In October 1950, the Air National Guard converted to the wing-base (Hobson Plan) organization. As a result, the wing was withdrawn from the Texas ANG and was inactivated on October 31,1950. Its assigned units were federalized as a result of the Korean War and assigned to USAF Major Commands.

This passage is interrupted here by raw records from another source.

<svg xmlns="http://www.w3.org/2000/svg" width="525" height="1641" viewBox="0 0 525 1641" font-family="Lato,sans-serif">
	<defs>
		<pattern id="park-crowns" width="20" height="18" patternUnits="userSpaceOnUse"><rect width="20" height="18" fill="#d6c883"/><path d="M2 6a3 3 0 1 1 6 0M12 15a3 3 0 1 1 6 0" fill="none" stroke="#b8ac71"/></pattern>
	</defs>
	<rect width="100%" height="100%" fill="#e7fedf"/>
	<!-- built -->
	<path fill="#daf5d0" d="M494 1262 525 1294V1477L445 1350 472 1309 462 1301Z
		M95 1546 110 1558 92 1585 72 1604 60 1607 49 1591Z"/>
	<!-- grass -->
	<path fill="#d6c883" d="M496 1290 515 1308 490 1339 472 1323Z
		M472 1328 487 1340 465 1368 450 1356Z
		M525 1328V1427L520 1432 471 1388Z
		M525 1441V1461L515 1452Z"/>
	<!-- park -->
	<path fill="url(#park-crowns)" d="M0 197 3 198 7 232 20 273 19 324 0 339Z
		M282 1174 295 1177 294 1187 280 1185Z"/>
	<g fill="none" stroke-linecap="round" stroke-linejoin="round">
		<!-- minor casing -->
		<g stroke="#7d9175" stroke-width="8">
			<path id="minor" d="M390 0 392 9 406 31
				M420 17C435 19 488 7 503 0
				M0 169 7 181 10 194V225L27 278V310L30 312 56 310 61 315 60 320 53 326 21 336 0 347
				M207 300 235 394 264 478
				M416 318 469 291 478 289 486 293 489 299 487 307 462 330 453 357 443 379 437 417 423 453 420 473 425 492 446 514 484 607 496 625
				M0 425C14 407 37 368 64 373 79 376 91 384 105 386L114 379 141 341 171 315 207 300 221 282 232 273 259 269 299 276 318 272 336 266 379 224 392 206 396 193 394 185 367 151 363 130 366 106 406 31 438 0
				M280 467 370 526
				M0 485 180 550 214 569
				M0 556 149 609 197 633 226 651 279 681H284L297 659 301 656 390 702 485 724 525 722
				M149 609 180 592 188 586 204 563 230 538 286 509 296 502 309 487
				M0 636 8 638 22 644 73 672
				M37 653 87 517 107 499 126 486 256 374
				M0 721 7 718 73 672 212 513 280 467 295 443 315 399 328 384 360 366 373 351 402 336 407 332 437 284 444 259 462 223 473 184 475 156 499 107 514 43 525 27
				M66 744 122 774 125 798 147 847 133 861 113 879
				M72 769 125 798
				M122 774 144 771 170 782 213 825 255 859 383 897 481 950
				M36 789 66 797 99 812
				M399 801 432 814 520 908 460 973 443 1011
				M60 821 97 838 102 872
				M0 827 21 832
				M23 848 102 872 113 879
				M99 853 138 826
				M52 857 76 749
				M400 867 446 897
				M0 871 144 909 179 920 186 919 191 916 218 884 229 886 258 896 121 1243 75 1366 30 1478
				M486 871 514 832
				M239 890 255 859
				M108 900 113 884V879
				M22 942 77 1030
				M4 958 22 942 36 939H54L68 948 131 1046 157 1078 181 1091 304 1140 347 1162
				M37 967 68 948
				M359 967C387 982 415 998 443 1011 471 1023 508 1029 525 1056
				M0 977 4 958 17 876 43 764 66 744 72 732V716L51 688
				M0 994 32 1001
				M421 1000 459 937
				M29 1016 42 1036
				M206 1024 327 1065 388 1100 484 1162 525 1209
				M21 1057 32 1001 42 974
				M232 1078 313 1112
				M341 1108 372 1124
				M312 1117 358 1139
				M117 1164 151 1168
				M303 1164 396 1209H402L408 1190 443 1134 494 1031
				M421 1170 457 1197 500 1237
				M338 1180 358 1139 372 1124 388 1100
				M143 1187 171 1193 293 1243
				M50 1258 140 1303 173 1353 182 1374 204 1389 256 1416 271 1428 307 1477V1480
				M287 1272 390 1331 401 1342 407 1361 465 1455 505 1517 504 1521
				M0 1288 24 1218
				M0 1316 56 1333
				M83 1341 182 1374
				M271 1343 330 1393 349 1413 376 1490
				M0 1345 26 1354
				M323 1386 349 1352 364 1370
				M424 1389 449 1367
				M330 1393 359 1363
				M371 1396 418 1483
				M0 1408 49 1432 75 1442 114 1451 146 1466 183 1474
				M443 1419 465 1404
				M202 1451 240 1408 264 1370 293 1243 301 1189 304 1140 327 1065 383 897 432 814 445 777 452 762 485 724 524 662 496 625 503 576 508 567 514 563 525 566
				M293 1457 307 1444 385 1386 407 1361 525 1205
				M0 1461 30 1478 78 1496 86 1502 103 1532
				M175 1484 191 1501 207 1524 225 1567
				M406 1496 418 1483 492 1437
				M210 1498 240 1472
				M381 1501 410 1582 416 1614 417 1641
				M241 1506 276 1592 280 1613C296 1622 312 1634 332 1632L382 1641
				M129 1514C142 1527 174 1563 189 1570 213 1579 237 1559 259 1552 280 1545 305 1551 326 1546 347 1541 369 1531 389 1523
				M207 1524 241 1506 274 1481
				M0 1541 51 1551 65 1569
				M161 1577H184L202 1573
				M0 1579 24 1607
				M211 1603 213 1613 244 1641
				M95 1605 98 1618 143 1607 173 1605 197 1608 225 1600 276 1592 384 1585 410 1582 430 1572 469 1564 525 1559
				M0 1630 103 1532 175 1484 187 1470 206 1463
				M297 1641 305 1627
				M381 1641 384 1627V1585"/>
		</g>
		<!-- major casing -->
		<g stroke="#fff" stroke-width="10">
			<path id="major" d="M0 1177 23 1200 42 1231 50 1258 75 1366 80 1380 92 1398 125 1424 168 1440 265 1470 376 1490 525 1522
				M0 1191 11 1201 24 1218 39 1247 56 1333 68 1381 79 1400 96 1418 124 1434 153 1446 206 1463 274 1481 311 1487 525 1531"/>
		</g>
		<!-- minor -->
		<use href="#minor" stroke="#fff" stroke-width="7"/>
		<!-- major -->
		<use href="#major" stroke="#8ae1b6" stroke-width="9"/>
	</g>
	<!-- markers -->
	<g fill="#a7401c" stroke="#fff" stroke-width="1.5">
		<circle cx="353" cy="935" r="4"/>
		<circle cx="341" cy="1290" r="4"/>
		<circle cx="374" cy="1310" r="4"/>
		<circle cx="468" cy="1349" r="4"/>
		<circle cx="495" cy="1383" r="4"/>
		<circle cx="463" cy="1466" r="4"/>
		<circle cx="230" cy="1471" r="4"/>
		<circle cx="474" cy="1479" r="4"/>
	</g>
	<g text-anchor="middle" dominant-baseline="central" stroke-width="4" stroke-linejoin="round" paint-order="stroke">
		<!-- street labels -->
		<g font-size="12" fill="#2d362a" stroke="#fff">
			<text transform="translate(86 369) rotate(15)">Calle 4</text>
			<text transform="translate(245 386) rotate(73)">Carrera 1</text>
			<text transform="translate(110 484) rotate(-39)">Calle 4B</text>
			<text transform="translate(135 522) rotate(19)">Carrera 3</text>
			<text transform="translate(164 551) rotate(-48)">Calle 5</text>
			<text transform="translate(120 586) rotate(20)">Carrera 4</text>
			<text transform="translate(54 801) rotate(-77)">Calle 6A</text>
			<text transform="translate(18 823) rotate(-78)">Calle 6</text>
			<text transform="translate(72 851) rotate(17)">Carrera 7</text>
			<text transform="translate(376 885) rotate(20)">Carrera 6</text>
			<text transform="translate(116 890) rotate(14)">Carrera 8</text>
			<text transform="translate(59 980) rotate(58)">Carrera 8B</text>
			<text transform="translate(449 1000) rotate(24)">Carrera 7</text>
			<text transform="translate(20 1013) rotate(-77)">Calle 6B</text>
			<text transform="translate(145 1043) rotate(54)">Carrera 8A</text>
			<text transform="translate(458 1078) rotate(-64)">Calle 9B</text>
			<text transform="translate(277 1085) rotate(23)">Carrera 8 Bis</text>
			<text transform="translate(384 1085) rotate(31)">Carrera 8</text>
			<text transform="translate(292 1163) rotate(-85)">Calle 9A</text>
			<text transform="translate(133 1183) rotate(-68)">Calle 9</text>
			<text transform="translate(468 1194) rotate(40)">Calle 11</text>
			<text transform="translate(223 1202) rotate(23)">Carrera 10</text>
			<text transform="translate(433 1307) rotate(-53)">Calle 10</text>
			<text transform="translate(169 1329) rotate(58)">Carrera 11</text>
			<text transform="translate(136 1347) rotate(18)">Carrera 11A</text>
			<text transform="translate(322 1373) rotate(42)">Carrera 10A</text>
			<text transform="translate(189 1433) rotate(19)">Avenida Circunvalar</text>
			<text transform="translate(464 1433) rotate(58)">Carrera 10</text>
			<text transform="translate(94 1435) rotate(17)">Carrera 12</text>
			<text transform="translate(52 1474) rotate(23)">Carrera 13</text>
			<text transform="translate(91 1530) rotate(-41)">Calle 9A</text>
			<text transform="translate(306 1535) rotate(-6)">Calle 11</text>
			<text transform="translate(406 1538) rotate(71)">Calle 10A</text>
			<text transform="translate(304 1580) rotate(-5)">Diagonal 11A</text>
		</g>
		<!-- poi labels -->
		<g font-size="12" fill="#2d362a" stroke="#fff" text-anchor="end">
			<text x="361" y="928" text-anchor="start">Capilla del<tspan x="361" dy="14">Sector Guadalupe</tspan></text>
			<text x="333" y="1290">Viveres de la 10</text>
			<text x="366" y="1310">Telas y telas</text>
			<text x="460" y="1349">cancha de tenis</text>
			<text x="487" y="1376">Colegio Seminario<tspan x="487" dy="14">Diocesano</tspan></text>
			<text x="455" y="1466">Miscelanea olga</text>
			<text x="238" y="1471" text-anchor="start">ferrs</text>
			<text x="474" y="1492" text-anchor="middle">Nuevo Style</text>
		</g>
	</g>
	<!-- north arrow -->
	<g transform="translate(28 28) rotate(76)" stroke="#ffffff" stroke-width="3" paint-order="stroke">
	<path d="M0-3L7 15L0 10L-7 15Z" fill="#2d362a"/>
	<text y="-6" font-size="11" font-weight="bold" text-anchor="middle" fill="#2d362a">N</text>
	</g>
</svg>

== Lineage, assignments, and components ==
- Constituted as 2d Air Defense Wing on 12 December 1942 and activated the same day.
 Re-designated 63d Fighter Wing in July 1943
 Inactivated on 11 December 1945.
- Allotted to the Texas ANG on 24 May 1946
 Extended federal recognition and activated on 23 May 1948
 Inactivated, and returned to the control of the Department of the Air Force, on 31 October 1950
- Disbanded on 15 June 1983

===Assignments===
- First Air Force, 12 December 1942
- XXII Tactical Air Command, 27 January 1943
- XII Tactical Air Command, 7 April 1945
- Army Service Forces, December 1945.
- Texas Air National Guard, 23 May 1949 – 31 October 1950

===Components===
====World War II====
- 52d Fighter Group: 16 November 1943 – 1 May 1944
- 350th Fighter Group: 6 January 1943 – 14 July 1945

====Texas Air National Guard====
- 136th Fighter Group, 23 May 1948 – 10 October 1950
- 137th Fighter Group, 23 May 1948 – 26 October 1950 (Oklahoma ANG)
- 122d Bombardment Group (Light), 23 May 1948 – 30 October 1950 (Louisiana ANG)

===Stations===

- Mitchel Field, New York, 12 December 1942 – 13 January 1943
- Oran Es Sénia Airport, Algeria, 27 January 1943
- Maison Blanche Airport, Algiers, Algeria, c. May 1943
- Rerhaia Airfield, Algeria, 8 August 1943
- Bastia, Corsica, c. October 1943
- San Pietro a Patierno (Naples), Italy, c. 15 October 1944

- Vittel, France, 22 November 1944
- Heidelberg, Germany, c. 7 April 1945
- Schwäbisch Hall, Germany, 14 June 1945
- Darmstadt, Germany, 17 July 1945 – unknown
- Camp Kilmer, New Jersey, December – 11 December 1945.